Liam shook his head again. “The first thing you have to learn about security, Ms. Mateja, is a concept called ‘need to know.’ At this point Cody doesn’t have a need to know where we are, so I didn’t tell him. When and if he needs to know, I will.”
Cate waited for one heartbeat, then two, before she said, “Cate. Please just call me Cate. I... I don’t like Caterina.” She couldn’t suppress the little shiver as she said the name. “And I don’t use Mateja anymore.” Not for seven years. “Except in court, of course. I must use it there—it’s my legal name.”
“What last name do you go by, then?”
She laughed a little. “Would you believe... Jones?”
“You’re kidding.”
“No, I’m not.” She darted a look at his face. “I wanted an American name so common no one would be able to trace it...or me. The only names I could think of like that were Smith and Jones.”
“‘Alias Smith and Jones,’” he murmured under his breath.
“Pardon?”
“Nothing. Just an old TV western Alec and I used to watch on cable.” He looked as if he were going to explain more, but changed his mind.
She waited, but he didn’t say anything, so she continued. “Cate Smith sounded too much like Kate Smith, the singer—I didn’t want anyone to remember me for any reason.” Her smile faded. “The book I read in the library about going underground advised not changing your first name too much, especially the first letter. Too easy to slip up and say your real name—or at least start to say your real name—if you’re taken unaware. Same thing for signing your name. So I became Cate Jones.”
“Cate Jones.” He tilted his head to one side as he considered it. “Not bad. And most people who heard you say it would think K not C, making it even less likely they’d recognize your name.” Then his soft brown eyes hardened. “So why were you going underground in the first place?”

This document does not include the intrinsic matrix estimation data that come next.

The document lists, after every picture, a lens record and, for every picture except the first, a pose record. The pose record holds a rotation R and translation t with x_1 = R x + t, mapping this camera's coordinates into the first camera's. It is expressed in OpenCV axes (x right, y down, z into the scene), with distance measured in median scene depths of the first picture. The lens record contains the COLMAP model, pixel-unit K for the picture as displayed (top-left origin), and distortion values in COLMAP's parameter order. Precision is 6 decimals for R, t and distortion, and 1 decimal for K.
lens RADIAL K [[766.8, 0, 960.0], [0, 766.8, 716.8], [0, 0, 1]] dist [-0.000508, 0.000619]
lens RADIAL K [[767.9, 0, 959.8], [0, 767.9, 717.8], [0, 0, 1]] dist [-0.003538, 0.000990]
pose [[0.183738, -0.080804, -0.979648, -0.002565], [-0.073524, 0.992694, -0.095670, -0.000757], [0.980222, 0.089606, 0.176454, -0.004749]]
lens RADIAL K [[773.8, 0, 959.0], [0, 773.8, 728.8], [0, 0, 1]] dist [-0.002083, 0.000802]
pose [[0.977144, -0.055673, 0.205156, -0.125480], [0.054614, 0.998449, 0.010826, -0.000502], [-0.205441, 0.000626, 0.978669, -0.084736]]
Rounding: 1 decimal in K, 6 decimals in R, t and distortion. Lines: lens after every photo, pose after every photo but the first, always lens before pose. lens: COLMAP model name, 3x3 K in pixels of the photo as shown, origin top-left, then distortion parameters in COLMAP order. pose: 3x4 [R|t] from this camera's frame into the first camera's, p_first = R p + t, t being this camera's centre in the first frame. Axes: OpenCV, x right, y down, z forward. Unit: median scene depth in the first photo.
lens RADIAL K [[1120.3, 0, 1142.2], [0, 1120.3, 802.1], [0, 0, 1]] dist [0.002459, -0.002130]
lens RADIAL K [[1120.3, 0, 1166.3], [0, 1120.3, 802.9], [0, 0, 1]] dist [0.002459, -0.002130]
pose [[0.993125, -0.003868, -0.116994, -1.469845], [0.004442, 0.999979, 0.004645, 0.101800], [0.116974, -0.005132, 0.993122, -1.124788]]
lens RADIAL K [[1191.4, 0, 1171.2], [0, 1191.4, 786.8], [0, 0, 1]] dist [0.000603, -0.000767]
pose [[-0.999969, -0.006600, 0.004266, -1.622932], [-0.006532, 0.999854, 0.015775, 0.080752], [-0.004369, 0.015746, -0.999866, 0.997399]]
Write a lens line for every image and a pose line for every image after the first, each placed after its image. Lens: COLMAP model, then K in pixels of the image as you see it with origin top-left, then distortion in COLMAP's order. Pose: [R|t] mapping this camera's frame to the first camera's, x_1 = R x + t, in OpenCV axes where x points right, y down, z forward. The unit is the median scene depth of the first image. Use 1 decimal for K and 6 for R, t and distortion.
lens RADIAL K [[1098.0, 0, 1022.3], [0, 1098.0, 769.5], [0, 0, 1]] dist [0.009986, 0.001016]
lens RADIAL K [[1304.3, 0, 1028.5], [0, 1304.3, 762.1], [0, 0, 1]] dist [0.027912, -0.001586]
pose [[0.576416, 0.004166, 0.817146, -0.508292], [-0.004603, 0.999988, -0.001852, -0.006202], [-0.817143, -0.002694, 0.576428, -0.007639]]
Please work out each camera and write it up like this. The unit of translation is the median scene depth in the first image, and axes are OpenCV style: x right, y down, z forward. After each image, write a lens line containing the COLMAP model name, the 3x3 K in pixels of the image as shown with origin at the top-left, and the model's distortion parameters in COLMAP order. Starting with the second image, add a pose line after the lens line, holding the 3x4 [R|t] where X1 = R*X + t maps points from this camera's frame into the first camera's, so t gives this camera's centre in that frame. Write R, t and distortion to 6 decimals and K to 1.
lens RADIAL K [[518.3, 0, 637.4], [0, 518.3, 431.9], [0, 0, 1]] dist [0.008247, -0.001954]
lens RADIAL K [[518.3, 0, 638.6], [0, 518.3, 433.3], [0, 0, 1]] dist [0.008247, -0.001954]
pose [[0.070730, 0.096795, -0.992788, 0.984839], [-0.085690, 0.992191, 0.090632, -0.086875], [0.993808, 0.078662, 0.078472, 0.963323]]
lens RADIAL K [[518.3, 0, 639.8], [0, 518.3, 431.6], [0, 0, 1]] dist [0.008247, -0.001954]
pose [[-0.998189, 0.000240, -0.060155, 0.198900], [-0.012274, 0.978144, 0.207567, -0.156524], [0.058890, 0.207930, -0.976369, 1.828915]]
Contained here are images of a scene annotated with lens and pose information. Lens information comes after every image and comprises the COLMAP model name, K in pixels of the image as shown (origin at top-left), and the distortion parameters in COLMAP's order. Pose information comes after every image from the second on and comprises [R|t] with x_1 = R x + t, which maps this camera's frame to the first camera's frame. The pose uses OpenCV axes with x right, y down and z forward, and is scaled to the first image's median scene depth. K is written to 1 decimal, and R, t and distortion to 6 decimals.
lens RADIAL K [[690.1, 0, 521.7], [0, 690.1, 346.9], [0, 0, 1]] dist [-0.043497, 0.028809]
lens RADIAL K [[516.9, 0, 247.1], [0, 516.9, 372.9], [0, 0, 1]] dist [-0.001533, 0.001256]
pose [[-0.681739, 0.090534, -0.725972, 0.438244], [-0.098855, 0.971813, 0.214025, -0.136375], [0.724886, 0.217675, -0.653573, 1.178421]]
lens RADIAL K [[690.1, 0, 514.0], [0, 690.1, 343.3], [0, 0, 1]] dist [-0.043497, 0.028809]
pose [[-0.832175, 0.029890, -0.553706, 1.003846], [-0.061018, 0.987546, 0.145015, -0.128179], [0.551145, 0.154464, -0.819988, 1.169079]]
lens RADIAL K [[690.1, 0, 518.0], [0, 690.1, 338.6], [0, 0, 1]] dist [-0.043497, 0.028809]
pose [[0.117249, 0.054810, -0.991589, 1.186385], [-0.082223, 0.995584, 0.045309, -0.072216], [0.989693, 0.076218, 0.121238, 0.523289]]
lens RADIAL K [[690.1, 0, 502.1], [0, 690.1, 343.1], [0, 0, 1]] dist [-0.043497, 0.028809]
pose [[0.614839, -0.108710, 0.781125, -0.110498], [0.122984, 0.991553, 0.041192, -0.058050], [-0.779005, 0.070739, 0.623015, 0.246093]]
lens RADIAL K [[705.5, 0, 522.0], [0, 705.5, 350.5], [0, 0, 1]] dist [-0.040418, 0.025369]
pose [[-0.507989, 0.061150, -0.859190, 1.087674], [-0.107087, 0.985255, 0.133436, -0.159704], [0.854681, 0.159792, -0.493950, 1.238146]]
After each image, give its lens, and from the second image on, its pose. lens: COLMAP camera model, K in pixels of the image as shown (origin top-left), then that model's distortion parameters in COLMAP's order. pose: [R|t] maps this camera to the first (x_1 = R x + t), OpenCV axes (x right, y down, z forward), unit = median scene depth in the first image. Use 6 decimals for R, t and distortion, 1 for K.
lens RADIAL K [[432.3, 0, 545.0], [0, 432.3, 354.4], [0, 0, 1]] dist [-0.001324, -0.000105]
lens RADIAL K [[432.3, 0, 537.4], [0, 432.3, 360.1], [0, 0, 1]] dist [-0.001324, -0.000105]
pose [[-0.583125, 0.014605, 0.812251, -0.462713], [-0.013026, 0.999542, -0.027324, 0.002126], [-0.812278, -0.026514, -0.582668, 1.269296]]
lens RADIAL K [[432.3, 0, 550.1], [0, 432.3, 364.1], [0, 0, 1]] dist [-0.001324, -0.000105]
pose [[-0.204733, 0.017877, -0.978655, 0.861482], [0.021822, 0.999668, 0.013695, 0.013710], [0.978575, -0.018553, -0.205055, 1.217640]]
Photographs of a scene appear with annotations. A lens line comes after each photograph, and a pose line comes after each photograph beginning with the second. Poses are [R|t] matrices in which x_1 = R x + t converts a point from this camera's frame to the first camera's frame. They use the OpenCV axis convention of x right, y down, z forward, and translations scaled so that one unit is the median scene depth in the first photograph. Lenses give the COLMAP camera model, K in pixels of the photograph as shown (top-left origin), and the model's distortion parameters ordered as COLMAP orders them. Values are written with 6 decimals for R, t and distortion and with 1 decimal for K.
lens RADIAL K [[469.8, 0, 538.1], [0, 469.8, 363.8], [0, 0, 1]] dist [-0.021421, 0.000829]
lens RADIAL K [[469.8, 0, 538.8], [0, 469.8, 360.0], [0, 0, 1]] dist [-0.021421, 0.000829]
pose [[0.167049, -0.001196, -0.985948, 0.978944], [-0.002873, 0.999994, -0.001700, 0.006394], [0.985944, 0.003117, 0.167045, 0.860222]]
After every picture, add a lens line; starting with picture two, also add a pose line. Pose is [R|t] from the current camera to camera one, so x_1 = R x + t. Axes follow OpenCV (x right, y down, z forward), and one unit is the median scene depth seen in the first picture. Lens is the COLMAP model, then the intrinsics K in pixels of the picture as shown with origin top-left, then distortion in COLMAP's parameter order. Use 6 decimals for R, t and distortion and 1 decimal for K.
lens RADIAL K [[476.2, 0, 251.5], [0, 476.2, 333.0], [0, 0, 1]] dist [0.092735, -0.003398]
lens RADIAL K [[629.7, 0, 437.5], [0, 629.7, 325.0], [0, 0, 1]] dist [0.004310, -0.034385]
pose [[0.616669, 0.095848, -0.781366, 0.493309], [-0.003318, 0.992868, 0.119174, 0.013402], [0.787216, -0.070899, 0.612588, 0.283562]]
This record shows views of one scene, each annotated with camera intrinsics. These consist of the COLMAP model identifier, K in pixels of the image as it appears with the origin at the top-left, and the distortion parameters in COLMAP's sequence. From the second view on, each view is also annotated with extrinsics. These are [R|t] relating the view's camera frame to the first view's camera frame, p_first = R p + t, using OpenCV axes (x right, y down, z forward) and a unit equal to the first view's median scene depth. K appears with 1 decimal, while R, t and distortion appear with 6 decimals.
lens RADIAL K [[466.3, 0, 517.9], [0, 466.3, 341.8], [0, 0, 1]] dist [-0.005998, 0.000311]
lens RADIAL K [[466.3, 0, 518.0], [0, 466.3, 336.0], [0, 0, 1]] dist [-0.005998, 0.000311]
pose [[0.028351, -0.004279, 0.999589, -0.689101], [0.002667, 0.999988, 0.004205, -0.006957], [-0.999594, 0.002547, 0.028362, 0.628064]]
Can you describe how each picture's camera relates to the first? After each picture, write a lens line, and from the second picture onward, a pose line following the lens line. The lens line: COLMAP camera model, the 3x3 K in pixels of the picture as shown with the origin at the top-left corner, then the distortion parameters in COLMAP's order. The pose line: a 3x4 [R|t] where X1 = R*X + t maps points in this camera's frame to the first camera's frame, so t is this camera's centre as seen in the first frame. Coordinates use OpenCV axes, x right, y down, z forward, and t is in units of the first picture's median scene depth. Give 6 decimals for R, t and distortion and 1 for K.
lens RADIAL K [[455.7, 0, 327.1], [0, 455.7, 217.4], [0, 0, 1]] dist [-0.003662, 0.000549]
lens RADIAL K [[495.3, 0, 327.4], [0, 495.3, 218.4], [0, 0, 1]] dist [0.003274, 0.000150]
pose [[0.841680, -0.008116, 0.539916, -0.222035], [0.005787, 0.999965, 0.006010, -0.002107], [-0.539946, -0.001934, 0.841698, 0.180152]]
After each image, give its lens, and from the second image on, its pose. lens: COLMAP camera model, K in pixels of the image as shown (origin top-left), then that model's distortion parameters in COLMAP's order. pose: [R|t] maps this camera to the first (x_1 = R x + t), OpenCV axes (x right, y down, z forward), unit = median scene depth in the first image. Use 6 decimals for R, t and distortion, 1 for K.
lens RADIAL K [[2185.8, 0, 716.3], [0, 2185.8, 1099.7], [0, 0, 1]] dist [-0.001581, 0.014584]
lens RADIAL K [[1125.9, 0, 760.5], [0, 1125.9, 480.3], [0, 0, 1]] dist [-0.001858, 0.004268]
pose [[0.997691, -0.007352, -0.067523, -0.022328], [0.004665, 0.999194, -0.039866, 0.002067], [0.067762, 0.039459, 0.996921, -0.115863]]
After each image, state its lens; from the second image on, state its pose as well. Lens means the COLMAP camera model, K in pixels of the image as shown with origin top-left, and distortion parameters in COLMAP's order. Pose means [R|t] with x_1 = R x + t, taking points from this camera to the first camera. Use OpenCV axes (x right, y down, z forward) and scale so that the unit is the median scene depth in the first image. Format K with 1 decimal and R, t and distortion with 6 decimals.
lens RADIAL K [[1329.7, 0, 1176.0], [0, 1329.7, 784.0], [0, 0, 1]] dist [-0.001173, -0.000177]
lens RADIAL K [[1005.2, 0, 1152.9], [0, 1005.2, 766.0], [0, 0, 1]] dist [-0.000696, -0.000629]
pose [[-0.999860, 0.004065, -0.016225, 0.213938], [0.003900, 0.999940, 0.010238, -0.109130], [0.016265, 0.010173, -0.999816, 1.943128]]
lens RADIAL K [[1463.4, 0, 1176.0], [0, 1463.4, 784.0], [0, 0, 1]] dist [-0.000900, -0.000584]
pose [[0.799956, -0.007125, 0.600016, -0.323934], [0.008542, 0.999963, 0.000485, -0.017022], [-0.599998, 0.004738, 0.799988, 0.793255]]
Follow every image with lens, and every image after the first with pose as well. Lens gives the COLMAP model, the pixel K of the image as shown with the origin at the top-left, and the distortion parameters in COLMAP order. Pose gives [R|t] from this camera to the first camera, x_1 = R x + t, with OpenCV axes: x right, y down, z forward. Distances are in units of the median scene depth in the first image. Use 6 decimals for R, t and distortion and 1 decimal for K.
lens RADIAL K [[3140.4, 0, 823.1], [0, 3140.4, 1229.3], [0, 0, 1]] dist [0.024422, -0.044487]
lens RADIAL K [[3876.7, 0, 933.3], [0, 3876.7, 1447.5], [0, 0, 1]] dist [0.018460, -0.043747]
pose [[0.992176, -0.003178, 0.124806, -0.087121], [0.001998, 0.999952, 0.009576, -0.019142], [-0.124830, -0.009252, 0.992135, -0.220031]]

She wanted to look away from that hard, uncompromising stare, but she couldn’t. “Alec knows,” she said finally. Painfully.
“But you don’t want me to know, is that it?”
Cate shook her head. “You don’t have a ‘need to know,’” she reminded him.
“Touché,” Liam said with a little huff of laughter. “Touché.”
* * *
“Escaped?” roared Aleksandrov Vishenko in Russian to the two men who were the bearers of bad tidings to their boss. “What do you mean, she escaped?”
“It wasn’t supposed to happen,” said one man as he tried to placate his boss. “But there was interference from an unexpected source—Diplomatic Security Service agents who happened to be in the courthouse...armed. Both of our men are dead. At least they cannot talk.”